At least Marvin performed fairly consistently during that time, for all that his talent is still raw. All too often with attacking players in particular, we have to endure a couple of seasons of frustrating performances before they start to approach their potential – at which point another club makes them an offer they can’t refuse. Take Lee Cook, Hameur Bouazza and Tamas Priskin; all of them tormented us with glimpses of talent interspersed with longer periods of being a bit rubbish, and we never got to see them fulfil their potential. Mind you, nor has anyone else, which is some consolation.

Ultimately, we all know that really good players aren’t going to scrabble around in the bottom half of the Championship indefinitely. I think three years is a reasonable time to expect to be able to watch a decent footballer at Vicarage Road, though – long enough for anyone who’s had their name printed on the back of a replica shirt to get some wear out of it. On that basis, Marvin has left at least a season too early – and that’s without going into the argument that his long-term career might benefit from spending a bit longer away from the spotlight of the Premiership.

Still, at least the promising Sean Murray is finally getting his chance in the first team. Let’s enjoy it while we can. On current form, I wouldn’t bet on him still being a Watford player in three years’ time.

Thursday, 5 January 2012

Is it sad to care about stats?

One of the odder sights during last Saturday’s game against Doncaster was that of Lloyd Doyley warming up on the touchline, instead of occupying his usual spot at right-back. He was a regular on the subs’ bench early in his career, of course, but for the past few seasons he’s been a fixture in the first team – one of the first names inked in on the team sheet, I’ve always assumed.

I’m sad for Lloyd (my favourite Watford player, as regular readers will know) that he’s lost his place purely because he had the misfortune to get injured – but also, I have to admit, because it leaves him marooned on 349 appearances, one short of a significant landmark.

I’m one of those people who spends half-times at Vicarage Road scanning the page in the programme that shows the players’ all-time stats. (Come to think of it, maybe I’m the only one.) I’m no statistician, but I am fascinated by statistical landmarks. A player who has made 100 first-team appearances is somehow infinitely superior to one who has made 99, in my eyes.

(There is a logical justification for all this, in that long-serving players help to strengthen the bond between the team and the fans. A team that has at least three or four players with over 100 appearances each to their name has a degree of stability and continuity that I value, whereas I instinctively distrust a first eleven where most of the players have an appearance figure that’s lower than their age.) 

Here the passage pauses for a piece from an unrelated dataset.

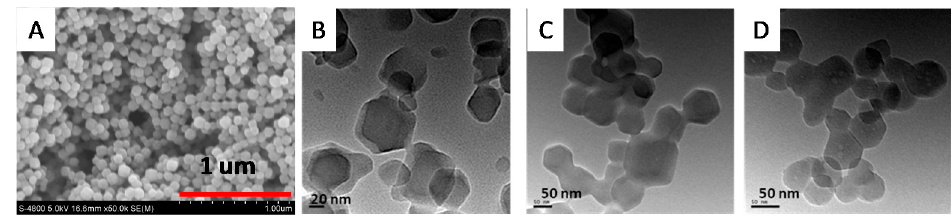
Figure 2. SEM images of fresh ZIF-8 ( A ) and TEM images of fresh ZIF-8 ( B , C ) and recovered ZIF-8 ( D ).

In Lloyd’s case, I’ve been eagerly tracking his progress up the all-time appearance list since he entered the top 20 a year or so ago. He’s currently 12th, having just overtaken Stewart Scullion. Assuming he continued in his rightful position, he was due to break into the top 10 next season, and after that, who knows? After all, he’s only 28, and plenty of defenders go on playing at a high level into their mid-30s.

For the time being, though, his statistical progression is on hold, and I find that obscurely distressing. Still, good luck to Lee Hodson, who is a fine young player (though not as good a defender as Lloyd) and deserves a chance. And with 77 starts to his name, he could make it to a century early next season. Maybe he’ll eventually join fellow right-backs Nigel Gibbs, Duncan Welbourne and Lloyd himself in the all-time top 20…

Addendum, 9/1/12:
I needn’t have worried: 350 it is, then. Not Lloyd’s finest game, but let’s be charitable and put it down to rustiness after his injury.